Stephen Kendrick and Paul Kendrick will discuss their new book, Nine Days: The Race to Save Martin Luther King Jr.'s Life and Win the 1960 Election, which documents a young Dr. Martin Luther King Jr.’s perilous first imprisonment and how it clarified his path to changing a nation. Nine Days also tells the story of three Kennedy campaign civil rights advisors who went rogue to free King. This interracial trio risked the razor-close election against Nixon to get King out of prison and shift the Black vote, changing our political parties forever.

The inspiring Nine Days has been chosen as a New York Times Book Review Editors' Choice, an O Magazine "Book You Will Love," an Amazon Best Book of the Month, and was recommended by President Barack Obama on Twitter.

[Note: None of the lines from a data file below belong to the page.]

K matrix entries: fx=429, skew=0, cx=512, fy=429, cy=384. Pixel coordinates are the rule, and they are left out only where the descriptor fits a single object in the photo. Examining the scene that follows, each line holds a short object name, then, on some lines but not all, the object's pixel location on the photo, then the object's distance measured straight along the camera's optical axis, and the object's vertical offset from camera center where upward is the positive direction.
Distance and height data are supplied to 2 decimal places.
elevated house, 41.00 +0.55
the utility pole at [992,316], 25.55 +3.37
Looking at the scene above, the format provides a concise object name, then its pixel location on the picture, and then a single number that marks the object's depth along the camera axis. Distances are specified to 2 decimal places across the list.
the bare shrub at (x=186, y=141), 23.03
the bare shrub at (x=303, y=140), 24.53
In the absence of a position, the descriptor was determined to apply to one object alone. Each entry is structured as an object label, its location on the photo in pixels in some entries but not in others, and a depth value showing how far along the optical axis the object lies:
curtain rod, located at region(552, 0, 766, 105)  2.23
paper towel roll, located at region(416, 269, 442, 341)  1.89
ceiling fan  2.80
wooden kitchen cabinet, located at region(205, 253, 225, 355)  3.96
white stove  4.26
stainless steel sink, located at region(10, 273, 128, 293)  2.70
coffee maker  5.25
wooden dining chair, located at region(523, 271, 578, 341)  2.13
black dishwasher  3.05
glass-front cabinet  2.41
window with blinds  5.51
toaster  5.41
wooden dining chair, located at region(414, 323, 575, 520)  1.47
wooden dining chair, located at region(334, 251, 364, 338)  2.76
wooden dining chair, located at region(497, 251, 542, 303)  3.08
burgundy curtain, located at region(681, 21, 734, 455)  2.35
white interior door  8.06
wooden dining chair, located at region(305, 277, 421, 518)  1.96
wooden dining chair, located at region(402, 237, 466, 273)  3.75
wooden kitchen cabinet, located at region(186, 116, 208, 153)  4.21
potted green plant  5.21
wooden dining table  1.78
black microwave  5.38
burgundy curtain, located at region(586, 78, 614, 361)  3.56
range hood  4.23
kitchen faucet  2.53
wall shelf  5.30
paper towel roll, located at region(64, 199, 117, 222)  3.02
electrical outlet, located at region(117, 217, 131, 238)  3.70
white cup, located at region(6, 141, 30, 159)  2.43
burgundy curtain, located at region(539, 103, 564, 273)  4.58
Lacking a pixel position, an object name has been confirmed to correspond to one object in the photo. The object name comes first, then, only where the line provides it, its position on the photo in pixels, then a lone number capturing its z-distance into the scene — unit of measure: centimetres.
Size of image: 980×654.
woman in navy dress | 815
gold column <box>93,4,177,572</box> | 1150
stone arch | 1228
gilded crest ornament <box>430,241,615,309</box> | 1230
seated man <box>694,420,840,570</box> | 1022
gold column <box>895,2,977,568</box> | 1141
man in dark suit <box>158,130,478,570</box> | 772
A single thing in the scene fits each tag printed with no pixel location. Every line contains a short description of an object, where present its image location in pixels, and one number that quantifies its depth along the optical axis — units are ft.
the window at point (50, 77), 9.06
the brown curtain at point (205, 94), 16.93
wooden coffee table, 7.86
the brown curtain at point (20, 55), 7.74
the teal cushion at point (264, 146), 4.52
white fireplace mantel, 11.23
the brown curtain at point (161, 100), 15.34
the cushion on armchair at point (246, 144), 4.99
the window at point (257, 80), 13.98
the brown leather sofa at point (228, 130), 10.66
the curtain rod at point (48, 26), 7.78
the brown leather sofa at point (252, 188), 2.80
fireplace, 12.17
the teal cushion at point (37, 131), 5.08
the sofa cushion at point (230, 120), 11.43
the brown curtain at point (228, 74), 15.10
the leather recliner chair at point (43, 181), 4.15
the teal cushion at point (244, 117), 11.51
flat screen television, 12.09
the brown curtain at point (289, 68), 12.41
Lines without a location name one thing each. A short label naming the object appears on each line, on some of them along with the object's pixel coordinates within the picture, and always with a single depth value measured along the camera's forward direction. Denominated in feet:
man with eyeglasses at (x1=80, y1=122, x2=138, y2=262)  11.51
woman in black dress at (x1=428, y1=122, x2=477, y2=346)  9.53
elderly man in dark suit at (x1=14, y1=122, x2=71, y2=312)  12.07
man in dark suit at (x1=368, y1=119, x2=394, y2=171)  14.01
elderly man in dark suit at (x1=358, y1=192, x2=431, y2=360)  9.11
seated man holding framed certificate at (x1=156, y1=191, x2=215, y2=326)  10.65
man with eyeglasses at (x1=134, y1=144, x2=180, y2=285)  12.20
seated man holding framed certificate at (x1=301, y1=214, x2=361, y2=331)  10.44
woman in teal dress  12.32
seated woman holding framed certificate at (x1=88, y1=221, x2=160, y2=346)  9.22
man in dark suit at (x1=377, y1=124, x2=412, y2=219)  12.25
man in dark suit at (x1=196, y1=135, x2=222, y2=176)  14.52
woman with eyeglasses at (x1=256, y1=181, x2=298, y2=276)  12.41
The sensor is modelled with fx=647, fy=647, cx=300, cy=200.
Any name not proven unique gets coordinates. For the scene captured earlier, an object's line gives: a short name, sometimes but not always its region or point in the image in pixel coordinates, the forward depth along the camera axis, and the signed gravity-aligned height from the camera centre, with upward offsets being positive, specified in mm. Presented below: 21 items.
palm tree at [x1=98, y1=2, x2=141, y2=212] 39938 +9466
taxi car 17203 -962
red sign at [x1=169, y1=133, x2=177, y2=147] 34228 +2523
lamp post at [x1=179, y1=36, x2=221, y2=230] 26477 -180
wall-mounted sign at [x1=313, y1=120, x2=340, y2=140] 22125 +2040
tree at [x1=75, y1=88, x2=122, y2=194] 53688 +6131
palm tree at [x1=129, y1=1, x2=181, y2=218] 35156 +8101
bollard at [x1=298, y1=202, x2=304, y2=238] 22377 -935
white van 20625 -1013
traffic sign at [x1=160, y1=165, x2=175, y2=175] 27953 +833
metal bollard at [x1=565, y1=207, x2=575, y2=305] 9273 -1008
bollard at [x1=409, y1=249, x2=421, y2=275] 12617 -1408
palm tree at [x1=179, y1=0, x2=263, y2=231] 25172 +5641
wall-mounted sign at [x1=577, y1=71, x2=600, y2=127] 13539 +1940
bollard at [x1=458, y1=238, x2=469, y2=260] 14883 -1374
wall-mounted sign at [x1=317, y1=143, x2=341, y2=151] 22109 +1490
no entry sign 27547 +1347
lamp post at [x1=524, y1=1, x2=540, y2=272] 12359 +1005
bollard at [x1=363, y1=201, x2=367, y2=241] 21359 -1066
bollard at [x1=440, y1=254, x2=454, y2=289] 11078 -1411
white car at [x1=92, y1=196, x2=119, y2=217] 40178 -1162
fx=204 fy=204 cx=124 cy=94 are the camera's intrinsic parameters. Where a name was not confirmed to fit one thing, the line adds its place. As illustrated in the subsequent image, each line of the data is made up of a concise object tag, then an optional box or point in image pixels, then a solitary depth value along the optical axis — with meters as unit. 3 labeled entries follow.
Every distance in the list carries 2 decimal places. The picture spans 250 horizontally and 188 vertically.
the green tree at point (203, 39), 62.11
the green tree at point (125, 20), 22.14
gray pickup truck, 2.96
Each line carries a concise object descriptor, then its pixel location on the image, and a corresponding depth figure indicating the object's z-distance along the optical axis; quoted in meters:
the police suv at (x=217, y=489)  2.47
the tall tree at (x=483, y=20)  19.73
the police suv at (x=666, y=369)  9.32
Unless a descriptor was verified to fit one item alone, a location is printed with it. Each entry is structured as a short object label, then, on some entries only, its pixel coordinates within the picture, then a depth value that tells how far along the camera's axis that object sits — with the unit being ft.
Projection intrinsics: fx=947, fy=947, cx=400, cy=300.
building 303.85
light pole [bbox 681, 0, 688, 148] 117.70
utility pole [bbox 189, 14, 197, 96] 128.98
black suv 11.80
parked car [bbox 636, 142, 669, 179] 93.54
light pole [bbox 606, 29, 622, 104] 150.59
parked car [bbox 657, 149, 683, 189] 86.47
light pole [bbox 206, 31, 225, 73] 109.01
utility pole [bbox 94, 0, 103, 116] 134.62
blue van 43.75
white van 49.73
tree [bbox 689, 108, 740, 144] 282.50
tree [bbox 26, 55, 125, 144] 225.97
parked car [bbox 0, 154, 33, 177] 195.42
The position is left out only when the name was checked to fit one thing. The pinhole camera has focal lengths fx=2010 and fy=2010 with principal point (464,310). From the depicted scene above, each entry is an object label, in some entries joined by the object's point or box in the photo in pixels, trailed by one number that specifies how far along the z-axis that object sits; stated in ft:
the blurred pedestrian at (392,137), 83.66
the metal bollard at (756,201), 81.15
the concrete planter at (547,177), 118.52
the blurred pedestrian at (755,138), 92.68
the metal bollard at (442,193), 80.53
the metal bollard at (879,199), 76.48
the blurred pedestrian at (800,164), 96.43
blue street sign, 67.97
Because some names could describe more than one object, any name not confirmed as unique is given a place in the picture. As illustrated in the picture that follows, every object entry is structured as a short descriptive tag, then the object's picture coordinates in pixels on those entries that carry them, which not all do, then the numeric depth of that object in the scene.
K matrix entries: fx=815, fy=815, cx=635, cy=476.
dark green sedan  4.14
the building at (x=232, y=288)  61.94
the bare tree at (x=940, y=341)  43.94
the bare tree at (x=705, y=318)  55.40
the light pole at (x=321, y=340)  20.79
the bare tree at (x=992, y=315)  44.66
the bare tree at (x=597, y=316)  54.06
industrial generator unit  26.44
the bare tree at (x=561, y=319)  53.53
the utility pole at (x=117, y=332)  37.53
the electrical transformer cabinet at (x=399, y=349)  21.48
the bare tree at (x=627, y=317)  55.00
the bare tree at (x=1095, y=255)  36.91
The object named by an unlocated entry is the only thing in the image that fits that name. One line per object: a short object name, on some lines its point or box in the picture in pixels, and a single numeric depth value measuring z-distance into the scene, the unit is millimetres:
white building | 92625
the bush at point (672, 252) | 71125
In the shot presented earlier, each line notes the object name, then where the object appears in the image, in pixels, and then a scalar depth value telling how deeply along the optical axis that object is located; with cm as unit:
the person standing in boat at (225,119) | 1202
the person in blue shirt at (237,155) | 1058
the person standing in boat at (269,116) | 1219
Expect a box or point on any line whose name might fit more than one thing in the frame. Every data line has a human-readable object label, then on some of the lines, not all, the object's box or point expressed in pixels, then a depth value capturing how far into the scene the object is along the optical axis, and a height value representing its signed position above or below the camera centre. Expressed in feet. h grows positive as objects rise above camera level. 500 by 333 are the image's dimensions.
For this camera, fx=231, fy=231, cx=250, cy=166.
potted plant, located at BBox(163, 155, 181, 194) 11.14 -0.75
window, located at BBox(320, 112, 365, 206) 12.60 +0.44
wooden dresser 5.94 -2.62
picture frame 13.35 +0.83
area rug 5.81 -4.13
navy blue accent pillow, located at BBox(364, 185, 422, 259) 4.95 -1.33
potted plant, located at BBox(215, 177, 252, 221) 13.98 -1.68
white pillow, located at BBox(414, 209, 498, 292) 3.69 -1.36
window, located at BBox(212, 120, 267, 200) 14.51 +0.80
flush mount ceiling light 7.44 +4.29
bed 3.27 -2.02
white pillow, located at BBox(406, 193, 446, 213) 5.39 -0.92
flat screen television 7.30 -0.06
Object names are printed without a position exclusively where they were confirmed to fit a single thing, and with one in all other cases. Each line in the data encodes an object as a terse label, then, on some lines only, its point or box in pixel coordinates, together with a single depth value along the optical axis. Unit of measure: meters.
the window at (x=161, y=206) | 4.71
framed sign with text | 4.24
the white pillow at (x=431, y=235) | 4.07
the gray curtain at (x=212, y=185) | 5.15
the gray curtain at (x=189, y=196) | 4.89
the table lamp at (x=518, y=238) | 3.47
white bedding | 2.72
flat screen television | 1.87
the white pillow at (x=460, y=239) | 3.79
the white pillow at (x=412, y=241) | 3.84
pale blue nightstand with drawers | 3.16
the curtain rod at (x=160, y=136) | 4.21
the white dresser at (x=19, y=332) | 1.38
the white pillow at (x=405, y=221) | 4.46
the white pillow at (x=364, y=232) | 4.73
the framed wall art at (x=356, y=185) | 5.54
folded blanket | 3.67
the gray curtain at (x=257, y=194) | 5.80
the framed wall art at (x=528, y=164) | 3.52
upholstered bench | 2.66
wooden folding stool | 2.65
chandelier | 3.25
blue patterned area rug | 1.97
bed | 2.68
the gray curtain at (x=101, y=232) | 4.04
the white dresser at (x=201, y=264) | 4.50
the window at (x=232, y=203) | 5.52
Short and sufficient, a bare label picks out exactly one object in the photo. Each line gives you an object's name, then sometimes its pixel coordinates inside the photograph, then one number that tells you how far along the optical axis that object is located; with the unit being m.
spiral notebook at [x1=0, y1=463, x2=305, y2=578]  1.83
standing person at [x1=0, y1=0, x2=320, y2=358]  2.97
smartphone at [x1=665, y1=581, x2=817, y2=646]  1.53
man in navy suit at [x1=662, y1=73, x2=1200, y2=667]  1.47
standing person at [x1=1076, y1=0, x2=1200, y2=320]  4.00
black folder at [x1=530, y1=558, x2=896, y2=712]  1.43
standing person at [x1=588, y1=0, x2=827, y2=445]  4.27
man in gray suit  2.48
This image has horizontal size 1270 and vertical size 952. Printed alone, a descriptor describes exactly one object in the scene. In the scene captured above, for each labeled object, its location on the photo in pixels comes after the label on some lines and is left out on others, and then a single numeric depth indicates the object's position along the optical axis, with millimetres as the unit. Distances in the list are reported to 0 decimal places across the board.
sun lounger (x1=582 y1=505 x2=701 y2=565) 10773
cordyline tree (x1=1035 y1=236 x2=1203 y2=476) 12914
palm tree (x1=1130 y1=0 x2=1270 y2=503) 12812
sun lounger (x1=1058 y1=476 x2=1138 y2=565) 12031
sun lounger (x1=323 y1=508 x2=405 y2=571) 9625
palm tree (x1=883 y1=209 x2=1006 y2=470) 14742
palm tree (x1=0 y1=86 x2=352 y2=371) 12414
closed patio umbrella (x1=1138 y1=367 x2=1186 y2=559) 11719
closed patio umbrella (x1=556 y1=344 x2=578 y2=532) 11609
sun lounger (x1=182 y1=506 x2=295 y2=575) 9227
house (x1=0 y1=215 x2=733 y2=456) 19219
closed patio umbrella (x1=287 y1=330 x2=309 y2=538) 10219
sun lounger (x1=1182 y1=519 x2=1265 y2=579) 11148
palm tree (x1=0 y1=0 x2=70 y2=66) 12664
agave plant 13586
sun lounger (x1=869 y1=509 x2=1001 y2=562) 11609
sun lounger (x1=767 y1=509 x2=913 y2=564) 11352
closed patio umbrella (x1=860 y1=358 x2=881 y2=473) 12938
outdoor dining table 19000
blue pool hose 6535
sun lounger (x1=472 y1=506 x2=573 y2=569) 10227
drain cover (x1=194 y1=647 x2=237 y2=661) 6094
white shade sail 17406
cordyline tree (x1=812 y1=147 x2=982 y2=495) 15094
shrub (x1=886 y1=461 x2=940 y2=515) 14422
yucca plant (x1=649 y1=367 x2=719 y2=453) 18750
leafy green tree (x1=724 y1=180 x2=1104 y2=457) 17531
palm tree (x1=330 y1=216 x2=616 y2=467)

Nine Days has been featured in media, such as on CBS News and MSNBC's Way Too Early with Kasie Hunt.

Stephen and Paul have written two previous books: Douglass and Lincoln: How a Revolutionary Black Leader and a Reluctant Liberator Struggled to End Slavery and Save the Union, featured in Kirkus Reviews’ “Best of 2008,” and Sarah’s Long Walk: The Free Blacks of Boston and How Their Struggle for Equality Changed America, which was named among the best nonfiction of 2005 by the Christian Science Monitor.

Their articles have appeared in publications such as the New York Times, Washington Post, Chicago Sun-Times, USA Today, Fortune, American Heritage, Talking Points Memo, and Huffington Post.  

Stephen is the Senior Minister of First Church Boston, Unitarian Universalist, and previously served the Universalist Church of West Hartford from 1988 to 2001. He is the author of The Lively Place: Mount Auburn, America's First Garden Cemetery, and Its Revolutionary and Literary Residents, Holy Clues: The Gospel According to Sherlock Holmes, and Night Watch (a novel).

Paul is the Executive Director of Rust Belt Rising, a political training organization, as well as an adjunct professor at National Louis University in Chicago. Paul served in President Obama's White House and on his 2012 Wisconsin campaign. He was previously the Director of College Success at the Harlem Children's Zone. He is a proud graduate of West Hartford's Bugbee Elementary, King Philip Middle School, and Hall High School.